- **EXCERPTED TEXT**

■ ■ ■ ■ ■

Women artists honored & recognized in Paris

JOAN MITCHELL Quatuor II for Betsy Jolas, 1976
CLAUDE MONET Nymphéas, 1916 – 1919
ROSA BONHEUR Labourage nivernais, dit aussi Le sombrage
Press release

This year and going into 2023, the City of Light is showcasing three exhibitions celebrating the art and life of three major female artists: Rosa Bonheur at the Orsay Museum, Frida Kahlo at the Galleria Museum and Joan Mitchell at the Vuitton Foundation with a Monet-Mitchell juxtaposition.

Frida Kahlo | Beyond Appearances

Musée Galleria | September 15, 2022 to March 5, 2023
Frida Kahlo (1907-1954) is one of the most recognized and influential artists of the 20th century. The exhibition invites visitors “to explore the private side of the artist’s life, and to understand how she constructed her identity through the way she presented and represented herself. For the first time in France and in close collaboration with the Museo Frida Kahlo, the exhibition features more than 200 objects from the Casa Azul, the house where Frida was born and brought up, including garments, accessories, correspondence, cosmetics, medicines and orthopaedic aids. When the artist died in 1954, these personal effects were placed under seal by her husband, the Mexican muralist Diego Rivera, and were not discovered until fifty years later, in 2004." For more on the exhibition, click here.

■ ■ ■ ■ ■

- **MATERIAL SHOWN**
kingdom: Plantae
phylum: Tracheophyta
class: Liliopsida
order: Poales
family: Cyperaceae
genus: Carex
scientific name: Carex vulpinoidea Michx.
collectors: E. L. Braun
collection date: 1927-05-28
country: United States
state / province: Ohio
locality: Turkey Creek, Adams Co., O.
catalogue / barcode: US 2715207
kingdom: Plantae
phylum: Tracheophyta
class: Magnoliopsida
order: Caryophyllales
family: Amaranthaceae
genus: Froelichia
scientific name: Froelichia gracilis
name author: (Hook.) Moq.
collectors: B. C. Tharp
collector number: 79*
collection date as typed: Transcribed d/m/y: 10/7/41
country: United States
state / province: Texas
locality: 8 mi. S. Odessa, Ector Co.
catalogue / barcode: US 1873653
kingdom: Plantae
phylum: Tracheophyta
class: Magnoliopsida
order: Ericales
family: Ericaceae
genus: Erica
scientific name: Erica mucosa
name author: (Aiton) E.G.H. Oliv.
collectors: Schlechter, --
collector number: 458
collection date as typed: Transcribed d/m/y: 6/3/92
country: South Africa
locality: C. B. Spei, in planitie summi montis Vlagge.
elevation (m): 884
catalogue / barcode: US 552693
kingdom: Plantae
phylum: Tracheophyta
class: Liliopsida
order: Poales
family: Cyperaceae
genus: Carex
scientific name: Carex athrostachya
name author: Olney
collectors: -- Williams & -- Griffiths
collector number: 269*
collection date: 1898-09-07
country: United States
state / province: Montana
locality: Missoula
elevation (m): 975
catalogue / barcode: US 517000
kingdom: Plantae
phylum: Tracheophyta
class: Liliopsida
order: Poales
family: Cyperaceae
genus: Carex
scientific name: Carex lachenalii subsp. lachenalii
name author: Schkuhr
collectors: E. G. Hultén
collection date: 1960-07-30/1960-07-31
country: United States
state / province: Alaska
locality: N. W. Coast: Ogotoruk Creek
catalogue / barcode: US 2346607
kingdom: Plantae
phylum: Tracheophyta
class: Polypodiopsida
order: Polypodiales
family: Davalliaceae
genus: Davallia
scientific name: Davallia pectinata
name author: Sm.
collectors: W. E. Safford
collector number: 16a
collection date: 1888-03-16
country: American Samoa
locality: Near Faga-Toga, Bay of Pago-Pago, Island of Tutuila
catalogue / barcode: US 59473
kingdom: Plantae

■ ■ ■ ■ ■

- **WORK REQUEST 1**
In the press release on women artists in Paris, which museum is showing the Rosa Bonheur exhibition?
- **WORK REQUEST 2**
Translate this sentence from the press release into French: "Frida Kahlo (1907-1954) is one of the most recognized and influential artists of the 20th century."
- **WORK REQUEST 3**
From the press release, return the passage starting with "JOAN MITCHELL Quatuor" and going on through "a Monet-Mitchell juxtaposition.".

- **YOUR RESPONSE 1**
The Orsay Museum.

- **YOUR RESPONSE 2**
Frida Kahlo (1907-1954) est l'une des artistes les plus reconnues et les plus influentes du XXe siècle.

- **YOUR RESPONSE 3**
JOAN MITCHELL Quatuor II for Betsy Jolas, 1976
CLAUDE MONET Nymphéas, 1916 – 1919
ROSA BONHEUR Labourage nivernais, dit aussi Le sombrage
Press release

This year and going into 2023, the City of Light is showcasing three exhibitions celebrating the art and life of three major female artists: Rosa Bonheur at the Orsay Museum, Frida Kahlo at the Galleria Museum and Joan Mitchell at the Vuitton Foundation with a Monet-Mitchell juxtaposition.